Saturday, May 3, 2014

Unraveling: Creepy Sci-Fy Thriller

Title: Unraveling
Series: Unraveling #1
Author: Elizabeth Norris
Publisher: Balzer + Bray
Publication Date: April 24th, 2012
Format: Paperback
Genre: YA; Romance; Sci-Fy, Thriller,
Rating: ✎✎✎✎


Sixteen-year-old Janelle Tenner is used to having a lot of responsibility. She balances working as a lifeguard in San Diego with an intense academic schedule. Janelle's mother is bipolar, and her dad is a workaholic FBI agent, which means Janelle also has to look out for her younger brother, Jared.

And that was before she died... and is brought back to life by Ben Michaels, a mysterious, alluring loner from her high school. When she discovers a strange clock that seems to be counting down to the earth's destruction, Janelle learns she has twenty-four days to figure out how to stop the clock and save the planet.

My Thoughts and Reflection:

I won a signed copy of Unraveling a while ago, but as per usual never got around to reading it.  I made a vow a couple of weeks ago to not go to the library until I'd put at least a semi reasonable dent in the books I own but haven't read yet.  I've done pretty well, except as you know have since contributed to the books I own but haven't read yet pile (Powell's Extravaganza).  Anyway, so I went into Unraveling pretty much blind.  I'd seen it floating around the blogsphere since before it's release, but hadn't even read the blurb.

We open the book with a completely irrelevant quote from Robert Frost.  And from is most widely known poem too.  I'm not even going to go into the details about how I feel about this.  I think that you get my drift.  So, moving on, page one.  A clock at the top reads 24:00:14:32.  It's obviously a countdown.  (A little side note, I really liked how the numbers faded from left to right, signifying the movement of time, I assume).  We're already not off to the best of feet (foots?) but then it just gets worse.  The first sentence is about a guy.
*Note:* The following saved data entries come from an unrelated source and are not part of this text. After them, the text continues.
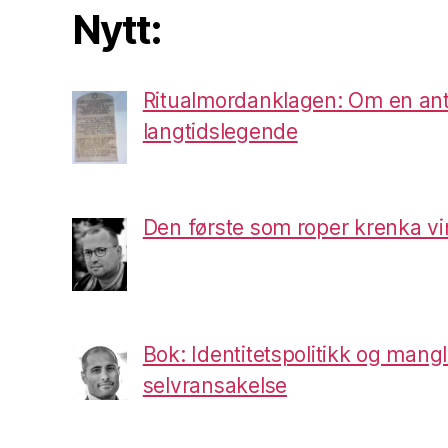
Nytt:
Ritualmordanklagen: Om en ant
langtidslegende
Den første som roper krenka vi
Bok: Identitetspolitikk og mang
selvransakelse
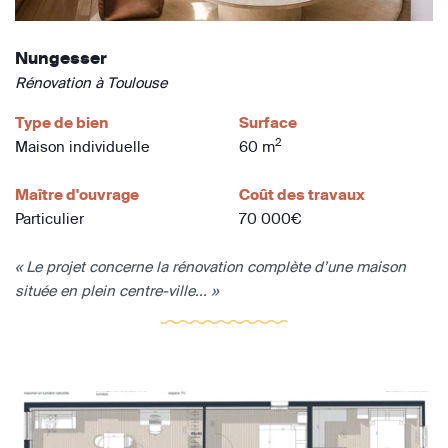
Nungesser
Rénovation à Toulouse
Type de bien
Surface
2
Maison individuelle
60 m
Maître d'ouvrage
Coût des travaux
Particulier
70 000€
« Le projet concerne la rénovation complète d’une maison
située en plein centre-ville... »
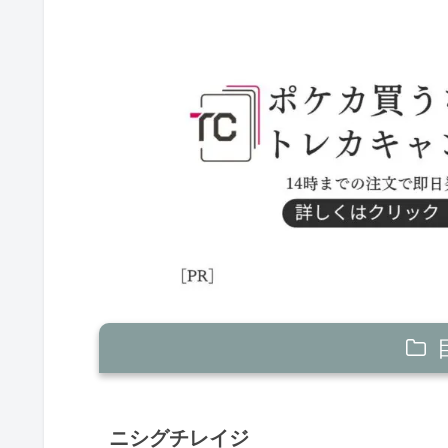
ニシグチレイジ
ニシグチレイジ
Maybe I'm picky, but when I start a story, yeah I want to know about the situation that our characters is currently in, but mostly I want to know about them.  How they are feeling, what they are thinking about.  Anyway, I have to sit through several painful pages where our protagonist Janelle goes on and on about his guy Nick.  Quickly, that scene ends and move onto the scene where Janelle, our protagonist dies.  Then she wakes up.  Now the fun begins.

After the painful beginning the book moved at an exciting pace.  Janelle's interesting family dynamic, (although just the tiniest bit cliché) is introduced.  FBI dad, bipolar mom, younger brother that she practically has to raise.  All of that aside, the addition of the neighbor best friend Alex the colleague of her dad who practically lives with them were nice touches.  Thankfully, Janelle moves on from the weirdo and pretty much unnecessary character Nick.  Janelle is much more focused on on the guy that she is pretty sure brought her back to life.

After a while though, the book just starts to get weird.  The concept of the alternate realities and the radiation poisoning doesn't fit together like this magic puzzle as I assume Elizabeth Norris imagined.  The ended was downright bizarre.  So many unneeded things happened, and the last few pages felt over crowded.

Despite how much the plot and other details irked me, I was really fond of the way that Elizabeth Norris portrayed all of her characters.  They all felt so real to me, and it was fun to see how balanced the secondary characters were too.  Ben and his crew of friends were my favorites!  Their friendship dynamic reminded me a little of Gansey and his crew from The Raven Cycle series by Maggie Stievfater.  The romance in this book wasn't completely absent, but it didn't over take the story either.  It wasn't quite as balanced as it should/could have been, but it was ok.
Janelle isn't the normal heroine that we see so often in YA.  She was flawed, she was human, and she worked with other people to meet her goals.  I hadn't realized it before, but there isn't lot of team work in all of our dystopias and other YA books. Interesting…

My favorite relationship was the friendship that Janelle had with her neighbor Alex.  It was so refreshing to have a guy-girl friendship so strongly presented in a book where there is zero mention of romance between them.  I kept waiting for a love triangle, but it never came.  Thank god.

There were a lot of things that irked me about this book, but all of that aside, I was really impressed with Elizabeth Norris's characters, and probably will be perusing the sequel.

Dust Jacket Ramblings:

I don't even think that you should get me started on how much I dislike this cover.  It almost prevented me from picking it up.  The models are wayyyyy to cliché and NOTHING like the characters described in the book.  The font is cool and I like the numbers in the background.  I'm not usually a fan of models on book covers, and this book is one of the examples of why.  I do believe that models on book covers can work well, but this is NOT the way to do it!  It summarizes pretty much zero of the story except that there is a girl and a guy in it.  There are a slew more of important characters. Ugh it just is so frustrating! Okay, I'll stop now.